Há hoje uma forte corrente científico-filosófica para a qual entre o Homem e os outros animais a diferença é apenas de grau. Continuo a pensar que ela é qualitativa.
Como mostrou o filósofo Pedro Laín Entralgo, a via mais adequada de acesso à comparação entre o Homem e o animal é a conduta humana observável.
Entre todos os seres da Terra, só o Homem é livre - Kant sugeriu que a liberdade é o divino em nós -, e, assim, responsável e moral, só ele tem a capacidade de razão abstracta, de autoposse, só ele se sabe sujeito de obrigações para lá das instâncias meramente instintivas, só ele pode sorrir, só ele é animal simbólico e simbolizante, só ele é capaz de amor de doação, o animal também sabe, mas só o Homem sabe que sabe, só ele é capaz de autoconsciência, de linguagem duplamente articulada, de sentido do passado e do futuro, de promessas, de criação e contemplação da beleza, de descida à sua intimidade e subjectividade pessoal, só ele sabe que é mortal e gasta tempo com os mortos e espera para lá da morte, só ele pergunta e fá-lo ilimitadamente, só ele cria instituições jurídicas e compõe música, só ele tem de confrontar-se com a questão da transcendência e do Infinito...
Evidentemente, as investigações etológicas, bioquímicas, da genética e das neurociências constituem hoje talvez o maior desafio alguma vez lançado a uma concepção verdadeiramente humanista, por causa da tentação de reduzir o humano a uma explicação no quadro exclusivo do zoológico e bioquímico. De qualquer forma, ao ser humano reflexivo impor-se-á sempre a subjectividade própria, pois a ciência objectiva só existe para e a partir do sujeito. Por mais que objective de si, o sujeito humano deparará sempre com o inobjectivável, já que a condição de possibilidade de objectivar é ele mesmo enquanto sujeito irredutível. O Homem enquanto sujeito transcenderá continuamente a explicação das ciências objectivantes. Aliás, sem esta diferença essencial, o Homem não poderia exigir respeito e reconhecimento pela sua dignidade.
Outra característica sua essencial é a busca de sentido. Enquanto os outros animais aparecem praticamente feitos, o Homem nasce prematuro, por fazer, e tem de fazer-se. Daí a pergunta: fazer-se como e para quê, com que meta e objectivo?
Dizemos que algo não tem sentido - uma frase, ou discurso, por exemplo -, quando os seus elementos surgem sem organização, sem fio condutor. O sentido tem, pois, a ver com uma totalidade harmónica, com significado.
Recentemente, os jornais faziam-se eco da preocupação das autoridades inglesas porque uma percentagem elevada de jovens (10%) se queixa do vazio existencial, sentindo a vida como insignificante e não valendo a pena.

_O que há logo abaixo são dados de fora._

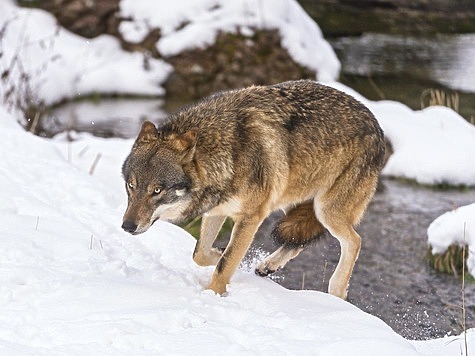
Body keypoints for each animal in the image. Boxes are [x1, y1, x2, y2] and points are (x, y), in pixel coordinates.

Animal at [122, 79, 386, 298]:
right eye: (131, 185)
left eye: (157, 190)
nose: (127, 226)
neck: (226, 152)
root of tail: (376, 123)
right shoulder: (217, 210)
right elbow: (200, 254)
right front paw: (220, 255)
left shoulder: (251, 217)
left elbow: (225, 264)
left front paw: (213, 295)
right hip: (290, 201)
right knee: (299, 238)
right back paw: (268, 266)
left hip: (326, 210)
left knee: (354, 241)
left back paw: (336, 292)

Investigadores sociais e psiquiatras não têm dúvidas de que o vazio e a frustração existencial são uma das causas maiores dos desequilíbrios do Homem contemporâneo. Não faltam investigações científicas que mostram que a carência de sentido está frequentemente na base da dependência da droga, do alcoolismo, da criminalidade, do suicídio. Outras investigações chegam à mesma conclusão pela positiva: há, por exemplo, conexão entre a prática de uma religião e o sentimento de felicidade e uma vida mais longa. Entre as razões para essa ligação está precisamente o facto de a dimensão espiritual ajudar a fixar um sentido para a existência: quem vive e vê a sua vida integrada numa totalidade com sentido e sentido último resiste mais e melhor também em termos físicos e mentais.
O Homem é por natureza o ser da transcendência: nunca se contenta com o dado e está sempre para lá de si e de toda a meta alcançada. Vive inclusivamente um desnível insuperável entre o que faz e realiza e a aspiração inesgotável a realizar-se sempre mais. Vai, portanto, caminhando de sentido em sentido, mas só encontraria satisfação total no Bem Sumo enquanto sentido de todos os sentidos, isto é, o sentido último e global. Aí está a razão por que não pode deixar de pôr a questão de Deus, independentemente da resposta que lhe dê, pois ela é intrínseca ao dinamismo do ser Homem.